Cheveux mi-longs châtains,
regard mystérieux, l'air fragile, Benjamin Biolay parle à voix
basse, sur un ton assez monocorde, en tirant sans arrêt sur sa cigarette.
Impossible de ne pas penser à Gainsbourg! Toujours assez précis,
parfois un peu maniéré, il a en tout cas le sens des mots. Et
quand il répond aux questions, il garde une certaine spontanéité.
Car il dit simplement ce qu'il pense sans chercher à jouer les intellos.
Mais on sent chez lui une grande sensibilité lorsqu'il évoque
par exemple ses chanteurs préférés. D'ailleurs sa culture
musicale est impressionnante. Très pudique, il n'aime pas quand on parle
de lui, encore moins de son amie Marie Trintignant ou de sa femme Chiara Mastroianni.
Né en 1974 à Villefranche-sur-Saône, BB a grandi dans une
famille de musiciens. Son père, qui est agent de maîtrise, joue
de la clarinette. Du coup, dès l'âge de 5 ans, il commence le violon.

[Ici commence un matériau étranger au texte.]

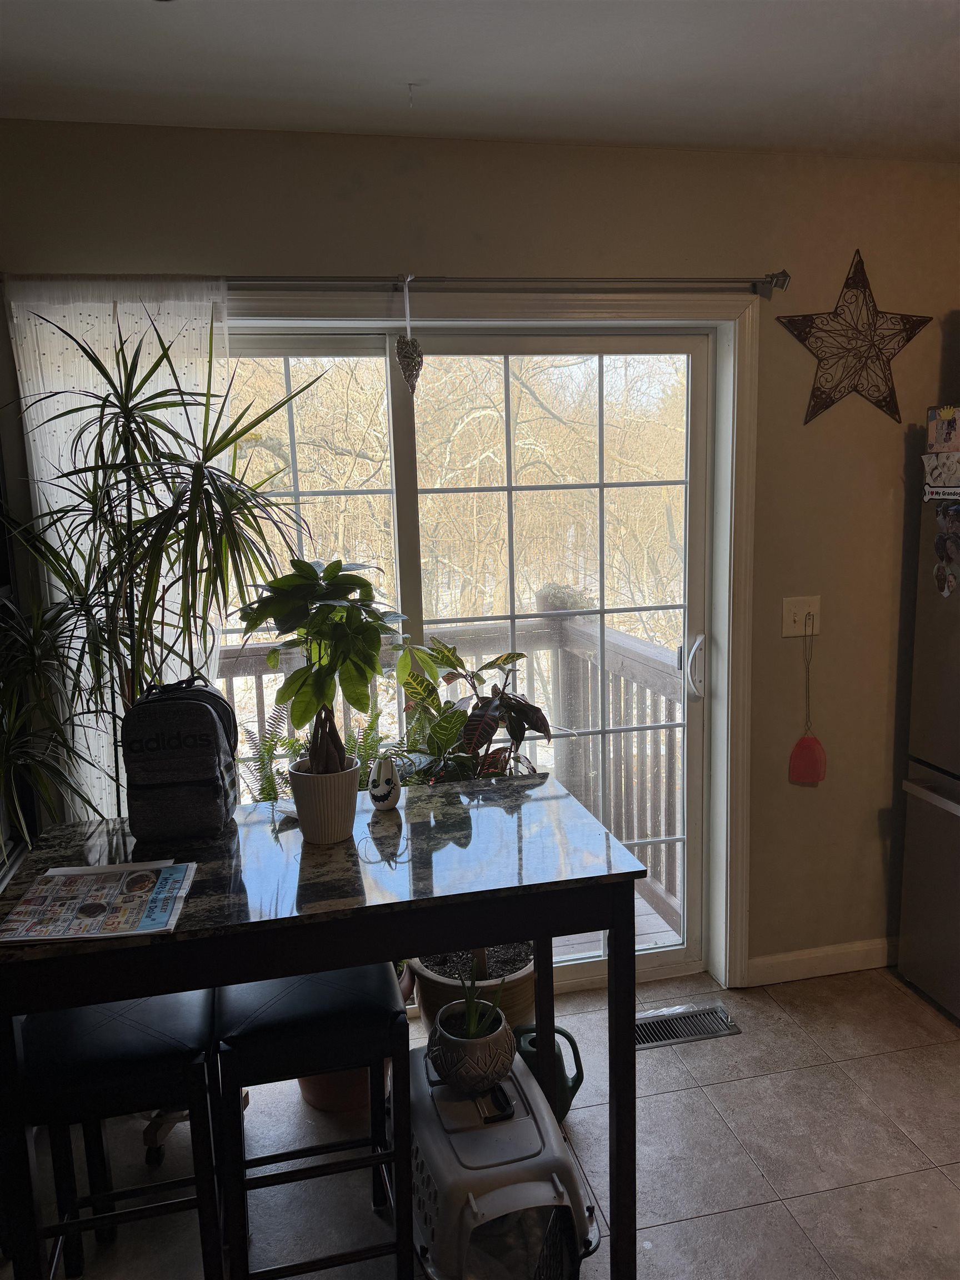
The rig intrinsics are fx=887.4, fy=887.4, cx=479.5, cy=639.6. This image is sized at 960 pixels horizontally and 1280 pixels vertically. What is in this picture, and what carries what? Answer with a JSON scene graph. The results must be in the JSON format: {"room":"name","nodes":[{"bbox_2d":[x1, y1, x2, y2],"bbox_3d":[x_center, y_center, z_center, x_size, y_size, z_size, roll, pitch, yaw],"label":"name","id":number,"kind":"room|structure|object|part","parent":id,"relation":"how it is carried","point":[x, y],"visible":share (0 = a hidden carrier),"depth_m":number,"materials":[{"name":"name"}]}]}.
{"room":"dining room","nodes":[
{"label":"dining room","id":0,"kind":"room"},
{"bbox_2d":[0,0,959,162],"bbox_3d":[0.569,-1.092,0.464,4.477,0.114,4.334,-3,10,-12],"label":"ceiling","id":1,"kind":"structure","parent":0,"point":[415,71],"depth_m":1.98,"materials":[{"name":"white paint"}]},
{"bbox_2d":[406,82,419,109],"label":"ceiling hook","id":2,"kind":"object","parent":1,"relation":"attached to","point":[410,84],"visible":0.96,"depth_m":2.06,"materials":[{"name":"white"}]},
{"bbox_2d":[0,123,959,993],"bbox_3d":[0.143,-0.102,2.687,4.334,2.573,0.172,-3,10,-12],"label":"wall","id":3,"kind":"structure","parent":0,"point":[766,251],"depth_m":2.59,"materials":[{"name":"beige paint"}]},
{"bbox_2d":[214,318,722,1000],"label":"sliding glass door","id":4,"kind":"structure","parent":3,"relation":"in","point":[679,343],"depth_m":2.74,"materials":[{"name":"clear glass"}]},
{"bbox_3d":[0.695,0.093,2.881,0.042,0.192,0.056,-3,10,-12],"label":"door handle","id":5,"kind":"part","parent":4,"relation":"part of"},
{"bbox_2d":[223,292,760,991],"bbox_3d":[-0.184,0.136,2.616,2.022,2.122,0.140,-3,10,-12],"label":"door frame","id":6,"kind":"structure","parent":3,"relation":"attached to","point":[496,310],"depth_m":2.64,"materials":[{"name":"white paint"}]},
{"bbox_2d":[201,271,789,299],"bbox_3d":[-0.223,-0.941,2.345,2.084,0.062,0.128,-3,10,-12],"label":"curtain rod","id":7,"kind":"object","parent":3,"relation":"attached to","point":[784,275],"visible":0.85,"depth_m":2.34,"materials":[{"name":"silver metal"}]},
{"bbox_2d":[10,276,229,824],"bbox_3d":[-0.881,0.141,2.351,0.546,2.098,0.073,-3,10,-12],"label":"sheer curtain","id":8,"kind":"object","parent":7,"relation":"hanging from","point":[167,343],"visible":0.34,"depth_m":2.26,"materials":[{"name":"white fabric"}]},
{"bbox_2d":[395,275,423,395],"bbox_3d":[-0.189,-0.794,2.354,0.077,0.313,0.072,-3,10,-12],"label":"heart ornament","id":9,"kind":"object","parent":7,"relation":"hanging from","point":[412,361],"visible":0.99,"depth_m":2.35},
{"bbox_2d":[781,595,821,636],"bbox_3d":[0.999,-0.073,2.752,0.120,0.118,0.019,-3,10,-12],"label":"light switch","id":10,"kind":"object","parent":3,"relation":"attached to","point":[800,609],"visible":0.87,"depth_m":2.76,"materials":[{"name":"white plastic"}]},
{"bbox_2d":[786,615,826,785],"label":"fly swatter","id":11,"kind":"object","parent":10,"relation":"hanging from","point":[808,756],"visible":0.98,"depth_m":2.82,"materials":[{"name":"red plastic"}]},
{"bbox_2d":[744,937,897,985],"bbox_3d":[1.438,1.056,3.031,1.308,0.091,0.015,-3,10,-12],"label":"baseboard","id":12,"kind":"structure","parent":3,"relation":"attached to","point":[789,964],"depth_m":2.96,"materials":[{"name":"white paint"}]},
{"bbox_2d":[774,251,932,427],"bbox_3d":[1.111,-0.890,2.640,0.494,0.493,0.088,-3,10,-12],"label":"star decoration","id":13,"kind":"object","parent":3,"relation":"attached to","point":[855,273],"visible":1,"depth_m":2.63,"materials":[{"name":"metal"}]},
{"bbox_2d":[1,961,959,1279],"bbox_3d":[0.639,1.549,0.854,4.305,0.101,4.537,-3,10,-12],"label":"floor","id":14,"kind":"structure","parent":0,"point":[710,1221],"depth_m":2.20,"materials":[{"name":"tile"}]},
{"bbox_2d":[13,987,227,1279],"bbox_3d":[-0.706,1.039,1.782,0.366,0.648,0.360,-3,10,-12],"label":"bar stool","id":15,"kind":"object","parent":14,"relation":"on","point":[196,1063],"visible":0.84,"depth_m":1.65,"materials":[{"name":"black"}]},
{"bbox_2d":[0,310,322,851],"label":"dracaena plant","id":16,"kind":"object","parent":14,"relation":"on","point":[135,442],"visible":0.91,"depth_m":1.95,"materials":[{"name":"green plant"}]},
{"bbox_2d":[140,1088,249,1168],"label":"wheeled plant stand","id":17,"kind":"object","parent":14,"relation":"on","point":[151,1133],"visible":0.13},
{"bbox_2d":[215,962,411,1279],"bbox_3d":[-0.350,1.018,1.868,0.359,0.648,0.371,-3,10,-12],"label":"bar stool","id":18,"kind":"object","parent":14,"relation":"on","point":[383,1031],"visible":0.89,"depth_m":1.72,"materials":[{"name":"black"}]},
{"bbox_2d":[0,771,646,1279],"bbox_3d":[-0.290,0.883,1.804,1.132,0.951,0.576,-3,10,-12],"label":"bar table","id":19,"kind":"object","parent":14,"relation":"on","point":[212,980],"visible":0.85,"depth_m":1.58,"materials":[{"name":"black"}]},
{"bbox_2d":[0,859,196,943],"bbox_3d":[-0.664,0.453,1.550,0.275,0.011,0.279,-3,10,-12],"label":"newspaper","id":20,"kind":"object","parent":19,"relation":"on","point":[14,918],"visible":0.98,"depth_m":1.53,"materials":[{"name":"paper"}]},
{"bbox_2d":[120,675,240,845],"bbox_3d":[-0.616,0.234,1.836,0.214,0.316,0.220,-3,10,-12],"label":"backpack","id":21,"kind":"object","parent":19,"relation":"on","point":[206,719],"visible":0.99,"depth_m":1.76,"materials":[{"name":"black fabric"}]},
{"bbox_2d":[287,756,361,844],"bbox_3d":[-0.313,0.324,1.804,0.145,0.146,0.143,6,12,38],"label":"plant pot","id":22,"kind":"object","parent":19,"relation":"on","point":[346,808],"visible":0.88,"depth_m":1.75,"materials":[{"name":"white ceramic"}]},
{"bbox_2d":[233,557,408,777],"bbox_3d":[-0.297,0.084,1.742,0.335,0.494,0.324,3,10,25],"label":"potted plant","id":23,"kind":"object","parent":22,"relation":"in","point":[330,663],"visible":0.98,"depth_m":1.68,"materials":[{"name":"green plant"}]},
{"bbox_2d":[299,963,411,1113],"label":"terracotta pot","id":24,"kind":"object","parent":14,"relation":"on","point":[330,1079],"visible":0.14,"depth_m":2.36,"materials":[{"name":"ceramic"}]},
{"bbox_2d":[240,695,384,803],"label":"fern","id":25,"kind":"object","parent":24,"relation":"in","point":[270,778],"visible":0.25,"depth_m":2.73,"materials":[{"name":"green plant"}]},
{"bbox_2d":[407,945,539,1031],"bbox_3d":[-0.003,1.058,2.623,0.406,0.279,0.397,-3,10,-12],"label":"plant pot","id":26,"kind":"object","parent":14,"relation":"on","point":[428,1012],"visible":0.29,"depth_m":2.48,"materials":[{"name":"ceramic"}]},
{"bbox_2d":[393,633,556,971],"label":"potted plant","id":27,"kind":"object","parent":26,"relation":"in","point":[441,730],"visible":0.51,"depth_m":2.43,"materials":[{"name":"green plant"}]},
{"bbox_2d":[405,1038,599,1279],"bbox_3d":[0.011,1.152,1.937,0.382,0.327,0.544,-3,10,-12],"label":"pet carrier","id":28,"kind":"object","parent":14,"relation":"on","point":[523,1079],"visible":0.78,"depth_m":1.79,"materials":[{"name":"plastic"}]},
{"bbox_2d":[425,1003,517,1094],"bbox_3d":[-0.020,0.877,1.974,0.201,0.186,0.202,-7,11,-30],"label":"pot","id":29,"kind":"object","parent":28,"relation":"on","point":[446,1069],"visible":0.77,"depth_m":1.91,"materials":[{"name":"grey ceramic"}]},
{"bbox_2d":[451,962,506,1039],"bbox_3d":[-0.006,0.791,1.919,0.105,0.173,0.121,-3,10,-12],"label":"aloe plant","id":30,"kind":"object","parent":29,"relation":"in","point":[473,1031],"visible":0.62,"depth_m":1.91,"materials":[{"name":"green plant"}]},
{"bbox_2d":[512,1020,587,1120],"bbox_3d":[0.169,1.137,2.341,0.201,0.235,0.162,-3,10,-12],"label":"watering can","id":31,"kind":"object","parent":14,"relation":"on","point":[565,1034],"visible":0.51,"depth_m":2.30,"materials":[{"name":"green plastic"}]},
{"bbox_2d":[633,1002,741,1048],"bbox_3d":[0.601,1.172,2.695,0.352,0.013,0.134,-3,10,-12],"label":"floor vent","id":32,"kind":"object","parent":14,"relation":"in","point":[660,1015],"visible":0.83,"depth_m":2.69,"materials":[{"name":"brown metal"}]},
{"bbox_2d":[897,445,959,1023],"bbox_3d":[1.738,0.302,2.501,0.758,1.732,0.822,-3,10,-12],"label":"refrigerator","id":33,"kind":"object","parent":14,"relation":"on","point":[937,824],"visible":0.99,"depth_m":2.71,"materials":[{"name":"silver metal"}]},
{"bbox_2d":[922,451,959,496],"bbox_3d":[1.399,-0.470,2.541,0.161,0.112,0.200,-3,10,-12],"label":"photo","id":34,"kind":"object","parent":33,"relation":"attached to","point":[934,474],"visible":0.99,"depth_m":2.56,"materials":[{"name":"white paper"}]},
{"bbox_2d":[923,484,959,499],"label":"magnet","id":35,"kind":"object","parent":33,"relation":"attached to","point":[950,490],"visible":1,"depth_m":2.58,"materials":[{"name":"white"}]},
{"bbox_2d":[926,404,959,455],"bbox_3d":[1.407,-0.604,2.571,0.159,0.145,0.164,-3,10,-12],"label":"photo","id":36,"kind":"object","parent":33,"relation":"attached to","point":[948,431],"visible":1,"depth_m":2.57},
{"bbox_2d":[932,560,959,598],"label":"magnet","id":37,"kind":"object","parent":33,"relation":"attached to","point":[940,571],"visible":0.98,"depth_m":2.61},
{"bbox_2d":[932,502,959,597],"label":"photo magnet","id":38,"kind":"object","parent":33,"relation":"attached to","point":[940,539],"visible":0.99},
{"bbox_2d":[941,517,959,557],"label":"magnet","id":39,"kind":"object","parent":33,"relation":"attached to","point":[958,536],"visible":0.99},
{"label":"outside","id":40,"kind":"structure","parent":0,"visible":0},
{"label":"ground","id":41,"kind":"structure","parent":40,"visible":0},
{"bbox_2d":[215,608,686,940],"bbox_3d":[-0.714,0.624,3.469,3.291,1.162,1.170,-3,10,-12],"label":"deck railing","id":42,"kind":"object","parent":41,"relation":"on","point":[568,663],"visible":0.25,"depth_m":3.93,"materials":[{"name":"wood"}]},
{"bbox_2d":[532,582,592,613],"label":"planter box","id":43,"kind":"object","parent":42,"relation":"on","point":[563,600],"visible":0.52,"depth_m":4.11,"materials":[{"name":"plant"}]},
{"bbox_2d":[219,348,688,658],"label":"trees","id":44,"kind":"object","parent":41,"relation":"on","point":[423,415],"visible":0.28,"materials":[{"name":"plant"}]},
{"bbox_2d":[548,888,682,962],"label":"deck","id":45,"kind":"structure","parent":41,"relation":"on","point":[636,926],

Et à 14 ans, il rentre au conservatoire de Lyon. Mais très vite,
il est attiré par la variété et compose ses premières
chansons. Fan de Gainsbourg, de Trenet, mais aussi de The Smith, il monte à
Paris lorsqu'il a 20 ans pour signer un contrat avec EMI, qui produit son premier
single "La révolution". Ce sera une déception. "On
m'a obligé à chanter un octave au-dessus de ma voix naturelle,
et ça ne collait pas du tout à mon style", explique aujourd'hui
ce jeune artiste qui va écrire des chansons pour les autres : Keren Ann,
Henri Salvador, Juliette Gréco... Un succès puisque l'album d'Henri
Salvador "Jardin d'hiver" se vend à 800 000 exemplaires. L'année
suivante, il sort son premier album, "Rose Kennedy", qui évoque
l'histoire de la célèbre famille Kennedy. Il aura le droit à
des critiques élogieuses et à une victoire de la musique dans
la catégorie "révélation". Et en avril 2003,
il sort son deuxième album "Négatif". Un artiste inclassable,
touche à tout, qui pourrait bien devenir le nouveau Gainsbourg."